_Source document_:
-------

Belfast Telegraph

Thursday 31 July 2014

Five years after little Liam fatally beaten, and six months into a fresh legal probe... still no one facing court

Little Liam Gonzalez Bennett

No decision has yet been taken on whether to bring prosecutions in the case of a toddler who died from severe head injuries – six months after a review was ordered.

Little Liam Gonzalez Bennett was beaten so badly that he would have been blinded before his death.

The child was just 20 months old when he passed away five years ago.

An inquest last October ruled his death was "non-accidental".

At the time a coroner revealed she had requested that the Director of Public Prosecutions (DPP) look at the matter again.

However, six months on, the case is still being probed.

A spokesperson for the Public Prosecution Service (PPS) said the matter "remains under consideration". A PSNI spokesperson said: "Police are making a number of specific inquiries in relation to this matter."

Ballymena SDLP councillor Declan O'Loan, who has asked the Police Ombudsman to probe how the PSNI investigated the case, said it was important that a speedy outcome was reached.

"I certainly think there are serious questions which need to be examined into how this case has turned out," he said.

"It is important that this examination and the results of it become clear at the earliest possible stage.

"However, I do recognise that a close examination is going to take a certain amount of time."

A spokesman for the Police Ombudsman, Michael Maguire, said: "A review of the case by the PPS is ongoing.

"Dr Maguire has asked that if the review identifies any issues of concern in respect of the police investigation, that those matters be referred to his office for independent investigation."

Liam died on February 8, 2009, a day after he was rushed to hospital from his home at Sunningdale Park in Ballymena.

He had suffered 31 head injuries.

An inquest last October heard his mother, Samantha Bennett, and stepfather, Paul Noel McKeown, were arrested by detectives leading a murder inquiry and were questioned several times. They denied causing any of the injuries.

A file was sent to the PPS but no prosecution was ever brought as there was deemed to be insufficient evidence to charge either.

-------

_Exercise set_:
1. In the news article about Liam Gonzalez Bennett, how many head injuries did he suffer?
2. Write out the news article about Liam Gonzalez Bennett word for word, from "Ballymena SDLP councillor" up to and including "PPS is ongoing.".
The listing isn't needed here.

-------

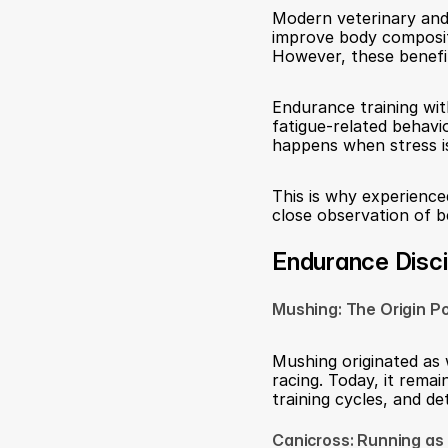
Modern veterinary and
improve body compositio
However, these benefi
Endurance training with
fatigue-related behavio
happens when stress is
This is why experience
close observation of 
Endurance Discip
Mushing: The Origin Po
Mushing originated as 
racing. Today, it rema
training cycles, and d
Canicross: Running as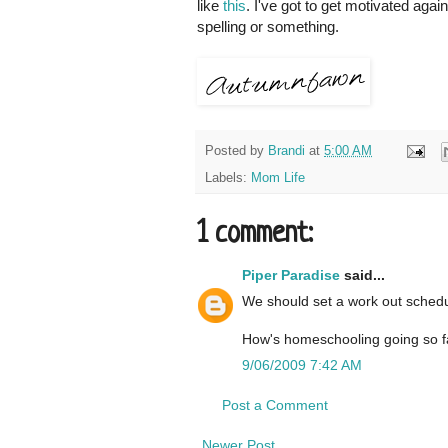
like
this
. I've got to get motivated agai
spelling or something.
Posted by
Brandi
at
5:00 AM
Labels:
Mom Life
1 comment:
Piper Paradise
said...
We should set a work out schedu
How's homeschooling going so fa
9/06/2009 7:42 AM
Post a Comment
Newer Post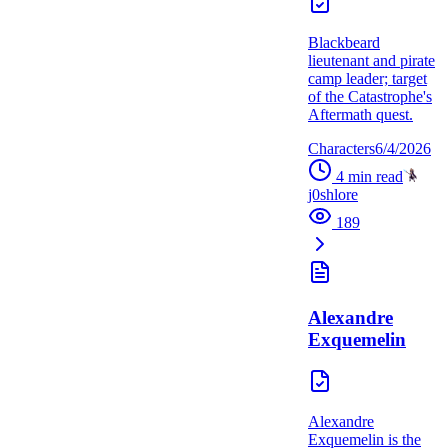
Blackbeard
lieutenant and pirate
camp leader; target
of the Catastrophe's
Aftermath quest.
Characters
6/4/2026
4
min read
j0shlore
189
Alexandre
Exquemelin
Alexandre
Exquemelin is the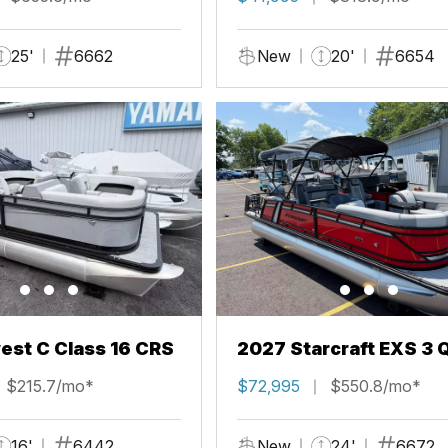
25'
6662
New
20'
6654
st C Class 16 CRS
2027 Starcraft EXS 3 
$215.7/mo*
$72,995
$550.8/mo*
16'
6442
New
24'
6672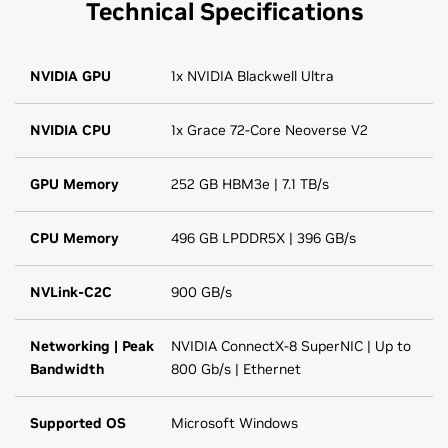
Technical Specifications
NVIDIA GPU
1x NVIDIA Blackwell Ultra
NVIDIA CPU
1x Grace 72-Core Neoverse V2
GPU Memory
252 GB HBM3e | 7.1 TB/s
CPU Memory
496 GB LPDDR5X | 396 GB/s
NVLink-C2C
900 GB/s
Networking | Peak
NVIDIA ConnectX-8 SuperNIC | Up to
Bandwidth
800 Gb/s | Ethernet
Supported OS
Microsoft Windows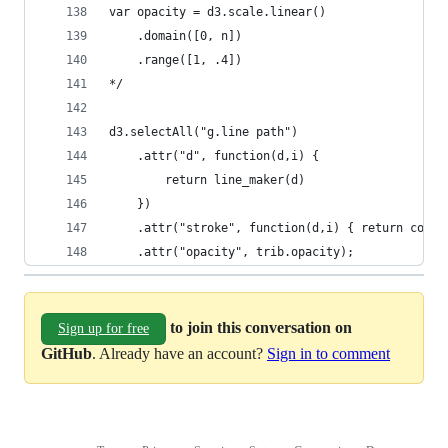
var opacity = d3.scale.linear()
    .domain([0, n])
    .range([1, .4])
*/
d3.selectAll("g.line path") 
    .attr("d", function(d,i) {
        return line_maker(d) 
    })
    .attr("stroke", function(d,i) { return color
    .attr("opacity", trib.opacity);
to join this conversation on
Sign up for free
GitHub
. Already have an account?
Sign in to comment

-------

_Written answers_:
1. 31 head injuries.

2.
Ballymena SDLP councillor Declan O'Loan, who has asked the Police Ombudsman to probe how the PSNI investigated the case, said it was important that a speedy outcome was reached.

"I certainly think there are serious questions which need to be examined into how this case has turned out," he said.

"It is important that this examination and the results of it become clear at the earliest possible stage.

"However, I do recognise that a close examination is going to take a certain amount of time."

A spokesman for the Police Ombudsman, Michael Maguire, said: "A review of the case by the PPS is ongoing.